The “parent” names have to each have a certain age, and cannot have been used recently.

In STACKs, it should be possible for the .cryptokitties namespace creator to specify these constraints as an on-chain program when they create the namespace. STACKs would enforce these constraints by evaluating this on-chain program on each name operation on a .cryptokitties name. If all constraints are met, then the operation is accepted and processed. If not, then the operation is ignored.

What programming language facilities would an on-chain program need to accomplish something like this? A few come to mind:

Read fields for a name from the name database, such as value_hash
Read fields from a name’s history in the name database, such as the block height of the last transaction that affected a name.
Read fields of the transaction under consideration (i.e. “if transaction.op == NAME_UPDATE, then REJECT”)
Perform cryptographic operations on the transaction being considered (i.e. if transaction.value_hash != hash(parent1.value_hash, parent2.value_hash), then REJECT)

While Blockstack’s Python library gives a way to implement off-chain programs (albeit not in a particularly domain-specific way), there are currently no facilities to implement on-chain programs like the above. However, it is something we’d like to add in order to allow developers to extend the Blockstack VM’s consensus rules in application-specific ways.

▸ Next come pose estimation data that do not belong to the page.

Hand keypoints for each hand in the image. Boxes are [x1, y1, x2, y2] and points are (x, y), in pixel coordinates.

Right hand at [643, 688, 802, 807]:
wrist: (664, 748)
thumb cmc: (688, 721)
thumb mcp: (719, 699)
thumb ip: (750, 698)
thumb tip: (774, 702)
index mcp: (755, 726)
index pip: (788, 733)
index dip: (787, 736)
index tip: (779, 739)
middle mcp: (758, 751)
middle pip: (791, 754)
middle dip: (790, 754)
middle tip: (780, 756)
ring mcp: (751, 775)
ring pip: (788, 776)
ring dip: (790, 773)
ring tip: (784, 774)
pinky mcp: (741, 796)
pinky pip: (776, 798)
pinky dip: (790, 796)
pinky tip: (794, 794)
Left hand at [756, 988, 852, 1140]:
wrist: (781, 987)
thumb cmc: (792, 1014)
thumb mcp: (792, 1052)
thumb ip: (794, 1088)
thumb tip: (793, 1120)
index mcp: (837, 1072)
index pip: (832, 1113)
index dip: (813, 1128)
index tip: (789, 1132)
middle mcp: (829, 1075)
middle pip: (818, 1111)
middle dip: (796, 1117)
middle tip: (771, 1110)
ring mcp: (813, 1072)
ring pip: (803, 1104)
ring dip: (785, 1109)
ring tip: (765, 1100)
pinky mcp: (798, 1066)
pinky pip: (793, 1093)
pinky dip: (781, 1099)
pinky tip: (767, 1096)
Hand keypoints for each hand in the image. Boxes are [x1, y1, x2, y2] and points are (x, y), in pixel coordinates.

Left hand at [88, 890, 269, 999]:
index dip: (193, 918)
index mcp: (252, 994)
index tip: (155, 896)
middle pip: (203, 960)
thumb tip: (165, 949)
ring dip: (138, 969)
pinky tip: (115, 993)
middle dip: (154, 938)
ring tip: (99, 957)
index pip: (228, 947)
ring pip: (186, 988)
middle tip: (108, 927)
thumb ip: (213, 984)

ethanscott · June 8, 2018, 9:42am

Hello all,
I know this post is a little old but I recently started checking out this solidity tutorial and thought I’ll give it a whirl.
After looking at this post, I am skeptical as to whether I should be continuing with the course because all the issues you guys are facing.
If possible, could you guys also suggest an alternate contract-oriented programming language.
Also, how often do you guys face these issues?